(Transcribed page text)
________
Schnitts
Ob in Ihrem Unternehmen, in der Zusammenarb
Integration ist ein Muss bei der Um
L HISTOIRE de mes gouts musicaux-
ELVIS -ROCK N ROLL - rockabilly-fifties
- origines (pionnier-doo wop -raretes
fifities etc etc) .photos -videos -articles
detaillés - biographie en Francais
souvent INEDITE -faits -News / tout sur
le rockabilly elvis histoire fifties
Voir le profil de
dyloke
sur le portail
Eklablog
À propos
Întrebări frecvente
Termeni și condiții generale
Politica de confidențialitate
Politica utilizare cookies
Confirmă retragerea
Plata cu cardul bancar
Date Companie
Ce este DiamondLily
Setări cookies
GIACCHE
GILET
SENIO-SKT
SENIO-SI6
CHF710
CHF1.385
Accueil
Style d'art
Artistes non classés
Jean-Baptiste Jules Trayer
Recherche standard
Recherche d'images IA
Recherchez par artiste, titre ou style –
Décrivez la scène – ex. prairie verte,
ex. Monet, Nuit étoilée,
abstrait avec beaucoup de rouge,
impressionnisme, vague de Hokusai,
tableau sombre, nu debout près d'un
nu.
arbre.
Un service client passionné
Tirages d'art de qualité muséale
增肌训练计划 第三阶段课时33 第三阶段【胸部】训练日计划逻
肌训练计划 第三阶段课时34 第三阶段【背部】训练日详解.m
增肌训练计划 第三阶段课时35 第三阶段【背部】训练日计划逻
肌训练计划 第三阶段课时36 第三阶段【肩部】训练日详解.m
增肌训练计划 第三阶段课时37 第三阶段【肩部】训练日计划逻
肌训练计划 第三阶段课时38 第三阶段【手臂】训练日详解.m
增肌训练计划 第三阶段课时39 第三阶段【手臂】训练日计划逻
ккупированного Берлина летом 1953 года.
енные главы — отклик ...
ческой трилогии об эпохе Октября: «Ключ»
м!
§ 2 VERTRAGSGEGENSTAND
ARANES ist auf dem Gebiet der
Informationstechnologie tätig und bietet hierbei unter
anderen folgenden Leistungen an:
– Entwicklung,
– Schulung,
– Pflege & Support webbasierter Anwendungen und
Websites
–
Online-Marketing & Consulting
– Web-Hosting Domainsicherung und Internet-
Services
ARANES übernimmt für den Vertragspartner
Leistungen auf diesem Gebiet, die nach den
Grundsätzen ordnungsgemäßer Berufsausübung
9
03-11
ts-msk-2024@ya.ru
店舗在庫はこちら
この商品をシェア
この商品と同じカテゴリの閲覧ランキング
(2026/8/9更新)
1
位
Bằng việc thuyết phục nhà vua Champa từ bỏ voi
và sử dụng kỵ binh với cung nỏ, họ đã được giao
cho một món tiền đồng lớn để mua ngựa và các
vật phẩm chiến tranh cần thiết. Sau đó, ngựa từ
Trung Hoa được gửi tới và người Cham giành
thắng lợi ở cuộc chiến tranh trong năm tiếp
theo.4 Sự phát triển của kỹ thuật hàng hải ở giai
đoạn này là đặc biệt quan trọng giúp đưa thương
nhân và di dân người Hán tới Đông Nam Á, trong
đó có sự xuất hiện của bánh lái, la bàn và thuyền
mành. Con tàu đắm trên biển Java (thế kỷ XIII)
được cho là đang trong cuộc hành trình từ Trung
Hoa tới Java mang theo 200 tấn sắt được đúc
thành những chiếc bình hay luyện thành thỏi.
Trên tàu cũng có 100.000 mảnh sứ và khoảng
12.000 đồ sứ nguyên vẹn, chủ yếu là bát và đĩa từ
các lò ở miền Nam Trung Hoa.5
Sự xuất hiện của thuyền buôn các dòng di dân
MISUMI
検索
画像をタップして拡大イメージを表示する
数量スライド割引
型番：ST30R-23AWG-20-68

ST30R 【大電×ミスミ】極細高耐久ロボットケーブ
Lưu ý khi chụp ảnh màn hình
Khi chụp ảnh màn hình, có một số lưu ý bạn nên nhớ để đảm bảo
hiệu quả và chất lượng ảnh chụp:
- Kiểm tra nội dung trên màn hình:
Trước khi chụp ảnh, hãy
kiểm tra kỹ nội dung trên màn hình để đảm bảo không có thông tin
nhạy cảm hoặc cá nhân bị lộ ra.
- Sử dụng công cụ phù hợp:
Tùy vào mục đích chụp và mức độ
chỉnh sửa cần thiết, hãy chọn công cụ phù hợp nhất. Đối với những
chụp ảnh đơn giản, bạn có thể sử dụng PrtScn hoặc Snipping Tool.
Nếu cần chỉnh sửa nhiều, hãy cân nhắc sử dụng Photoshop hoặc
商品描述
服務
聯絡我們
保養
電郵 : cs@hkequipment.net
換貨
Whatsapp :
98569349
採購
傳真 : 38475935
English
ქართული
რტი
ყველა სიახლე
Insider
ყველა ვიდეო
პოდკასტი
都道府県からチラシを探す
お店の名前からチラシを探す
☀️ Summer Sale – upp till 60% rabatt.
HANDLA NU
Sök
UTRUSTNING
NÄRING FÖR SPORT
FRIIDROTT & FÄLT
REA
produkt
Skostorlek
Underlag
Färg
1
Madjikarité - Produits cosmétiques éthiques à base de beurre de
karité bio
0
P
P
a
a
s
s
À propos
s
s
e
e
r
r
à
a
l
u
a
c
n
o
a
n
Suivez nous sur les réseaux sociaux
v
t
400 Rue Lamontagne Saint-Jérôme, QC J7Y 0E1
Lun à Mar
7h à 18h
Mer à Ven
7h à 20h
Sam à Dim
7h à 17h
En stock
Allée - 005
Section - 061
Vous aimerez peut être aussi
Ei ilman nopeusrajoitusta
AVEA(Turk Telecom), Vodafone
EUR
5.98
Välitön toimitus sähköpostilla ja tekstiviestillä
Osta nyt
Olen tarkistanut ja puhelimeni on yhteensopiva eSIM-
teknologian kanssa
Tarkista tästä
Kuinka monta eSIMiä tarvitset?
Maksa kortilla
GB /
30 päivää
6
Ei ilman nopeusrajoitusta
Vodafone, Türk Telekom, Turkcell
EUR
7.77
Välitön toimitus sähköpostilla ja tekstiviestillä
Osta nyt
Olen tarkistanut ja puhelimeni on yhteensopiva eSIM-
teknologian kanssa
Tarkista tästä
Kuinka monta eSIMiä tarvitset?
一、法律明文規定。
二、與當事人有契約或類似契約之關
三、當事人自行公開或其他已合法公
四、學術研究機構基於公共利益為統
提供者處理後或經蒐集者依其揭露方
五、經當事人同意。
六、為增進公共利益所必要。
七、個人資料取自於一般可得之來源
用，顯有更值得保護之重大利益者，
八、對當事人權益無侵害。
________
*Aim of the task*. Could you reproduce all of the material above word for word, line by line?

*Problem solution*.
Schnitts
Ob in Ihrem Unternehmen, in der Zusammenarb
Integration ist ein Muss bei der Um
L HISTOIRE de mes gouts musicaux-
ELVIS -ROCK N ROLL - rockabilly-fifties
- origines (pionnier-doo wop -raretes
fifities etc etc) .photos -videos -articles
detaillés - biographie en Francais
souvent INEDITE -faits -News / tout sur
le rockabilly elvis histoire fifties
Voir le profil de
dyloke
sur le portail
Eklablog
À propos
Întrebări frecvente
Termeni și condiții generale
Politica de confidențialitate
Politica utilizare cookies
Confirmă retragerea
Plata cu cardul bancar
Date Companie
Ce este DiamondLily
Setări cookies
GIACCHE
GILET
SENIO-SKT
SENIO-SI6
CHF710
CHF1.385
Accueil
Style d'art
Artistes non classés
Jean-Baptiste Jules Trayer
Recherche standard
Recherche d'images IA
Recherchez par artiste, titre ou style –
Décrivez la scène – ex. prairie verte,
ex. Monet, Nuit étoilée,
abstrait avec beaucoup de rouge,
impressionnisme, vague de Hokusai,
tableau sombre, nu debout près d'un
nu.
arbre.
Un service client passionné
Tirages d'art de qualité muséale
增肌训练计划 第三阶段课时33 第三阶段【胸部】训练日计划逻
肌训练计划 第三阶段课时34 第三阶段【背部】训练日详解.m
增肌训练计划 第三阶段课时35 第三阶段【背部】训练日计划逻
肌训练计划 第三阶段课时36 第三阶段【肩部】训练日详解.m
增肌训练计划 第三阶段课时37 第三阶段【肩部】训练日计划逻
肌训练计划 第三阶段课时38 第三阶段【手臂】训练日详解.m
增肌训练计划 第三阶段课时39 第三阶段【手臂】训练日计划逻
ккупированного Берлина летом 1953 года.
енные главы — отклик ...
ческой трилогии об эпохе Октября: «Ключ»
м!
§ 2 VERTRAGSGEGENSTAND
ARANES ist auf dem Gebiet der
Informationstechnologie tätig und bietet hierbei unter
anderen folgenden Leistungen an:
– Entwicklung,
– Schulung,
– Pflege & Support webbasierter Anwendungen und
Websites
–
Online-Marketing & Consulting
– Web-Hosting Domainsicherung und Internet-
Services
ARANES übernimmt für den Vertragspartner
Leistungen auf diesem Gebiet, die nach den
Grundsätzen ordnungsgemäßer Berufsausübung
9
03-11
ts-msk-2024@ya.ru
店舗在庫はこちら
この商品をシェア
この商品と同じカテゴリの閲覧ランキング
(2026/8/9更新)
1
位
Bằng việc thuyết phục nhà vua Champa từ bỏ voi
và sử dụng kỵ binh với cung nỏ, họ đã được giao
cho một món tiền đồng lớn để mua ngựa và các
vật phẩm chiến tranh cần thiết. Sau đó, ngựa từ
Trung Hoa được gửi tới và người Cham giành
thắng lợi ở cuộc chiến tranh trong năm tiếp
theo.4 Sự phát triển của kỹ thuật hàng hải ở giai
đoạn này là đặc biệt quan trọng giúp đưa thương
nhân và di dân người Hán tới Đông Nam Á, trong
đó có sự xuất hiện của bánh lái, la bàn và thuyền
mành. Con tàu đắm trên biển Java (thế kỷ XIII)
được cho là đang trong cuộc hành trình từ Trung
Hoa tới Java mang theo 200 tấn sắt được đúc
thành những chiếc bình hay luyện thành thỏi.
Trên tàu cũng có 100.000 mảnh sứ và khoảng
12.000 đồ sứ nguyên vẹn, chủ yếu là bát và đĩa từ
các lò ở miền Nam Trung Hoa.5
Sự xuất hiện của thuyền buôn các dòng di dân
MISUMI
検索
画像をタップして拡大イメージを表示する
数量スライド割引
型番：ST30R-23AWG-20-68

ST30R 【大電×ミスミ】極細高耐久ロボットケーブ
Lưu ý khi chụp ảnh màn hình
Khi chụp ảnh màn hình, có một số lưu ý bạn nên nhớ để đảm bảo
hiệu quả và chất lượng ảnh chụp:
- Kiểm tra nội dung trên màn hình:
Trước khi chụp ảnh, hãy
kiểm tra kỹ nội dung trên màn hình để đảm bảo không có thông tin
nhạy cảm hoặc cá nhân bị lộ ra.
- Sử dụng công cụ phù hợp:
Tùy vào mục đích chụp và mức độ
chỉnh sửa cần thiết, hãy chọn công cụ phù hợp nhất. Đối với những
chụp ảnh đơn giản, bạn có thể sử dụng PrtScn hoặc Snipping Tool.
Nếu cần chỉnh sửa nhiều, hãy cân nhắc sử dụng Photoshop hoặc
商品描述
服務
聯絡我們
保養
電郵 : cs@hkequipment.net
換貨
Whatsapp :
98569349
採購
傳真 : 38475935
English
ქართული
რტი
ყველა სიახლე
Insider
ყველა ვიდეო
პოდკასტი
都道府県からチラシを探す
お店の名前からチラシを探す
☀️ Summer Sale – upp till 60% rabatt.
HANDLA NU
Sök
UTRUSTNING
NÄRING FÖR SPORT
FRIIDROTT & FÄLT
REA
produkt
Skostorlek
Underlag
Färg
1
Madjikarité - Produits cosmétiques éthiques à base de beurre de
karité bio
0
P
P
a
a
s
s
À propos
s
s
e
e
r
r
à
a
l
u
a
c
n
o
a
n
Suivez nous sur les réseaux sociaux
v
t
400 Rue Lamontagne Saint-Jérôme, QC J7Y 0E1
Lun à Mar
7h à 18h
Mer à Ven
7h à 20h
Sam à Dim
7h à 17h
En stock
Allée - 005
Section - 061
Vous aimerez peut être aussi
Ei ilman nopeusrajoitusta
AVEA(Turk Telecom), Vodafone
EUR
5.98
Välitön toimitus sähköpostilla ja tekstiviestillä
Osta nyt
Olen tarkistanut ja puhelimeni on yhteensopiva eSIM-
teknologian kanssa
Tarkista tästä
Kuinka monta eSIMiä tarvitset?
Maksa kortilla
GB /
30 päivää
6
Ei ilman nopeusrajoitusta
Vodafone, Türk Telekom, Turkcell
EUR
7.77
Välitön toimitus sähköpostilla ja tekstiviestillä
Osta nyt
Olen tarkistanut ja puhelimeni on yhteensopiva eSIM-
teknologian kanssa
Tarkista tästä
Kuinka monta eSIMiä tarvitset?
一、法律明文規定。
二、與當事人有契約或類似契約之關
三、當事人自行公開或其他已合法公
四、學術研究機構基於公共利益為統
提供者處理後或經蒐集者依其揭露方
五、經當事人同意。
六、為增進公共利益所必要。
七、個人資料取自於一般可得之來源
用，顯有更值得保護之重大利益者，
八、對當事人權益無侵害。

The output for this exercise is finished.